A developer’s controversial plan to build a Home Depot above a railyard on the border of Sunset Park and Bay Ridge has been abandoned until the economy rebounds.
Developer Andrew Kohen told The Brooklyn Paper this week that he can’t move forward with his 11-story building — which includes the 100,000-square-foot superstore, 216 apartments and office space — until the market recovers.
“We are waiting and hoping for the economic environment to improve,” said Kohen, whose project initially faced opposition from Community Board 10 because of its size.
In the end, though, the board last July approved Kohen’s plan for the corner of 62nd Street and Eighth Avenue.
But then, the economy slowed.
Kohen’s development joins a number of higher-profile projects that have stalled in the aftermath of the sub-prime mortgage crisis.
Bruce Ratner has struggled to save his ailing Atlantic Yards project near Downtown Brooklyn.
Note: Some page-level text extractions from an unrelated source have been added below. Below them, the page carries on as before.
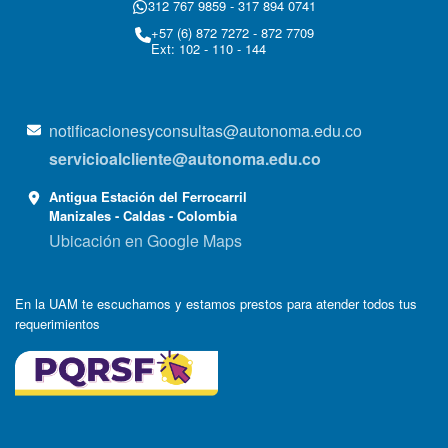
312 767 9859 - 317 894 0741
+57 (6) 872 7272 - 872 7709
Ext: 102 - 110 - 144
notificacionesyconsultas@autonoma.edu.co
servicioalcliente@autonoma.edu.co
Antigua Estación del Ferrocarril
Manizales - Caldas - Colombia
Ubicación en Google Maps
En la UAM te escuchamos y estamos prestos para atender todos tus
requerimientos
The cost of the basketball arena has more than doubled to $950 million, an anchor tenant has not come forward for the iconic Miss Brooklyn tower, and the developer now says only one of his original 16 skyscrapers remains in the once $4-billion plan.
And this week, developer and mayoral candidate John Catsimatidis announced that he had eliminated affordable units in his 660-unit project on Myrtle Avenue in Fort Greene because of the credit crisis.
Nonetheless, Kohen is confident that the market will recover and he will build the Home Depot.
“I’m an optimistic person,” he said. “I always see the glass as half full.”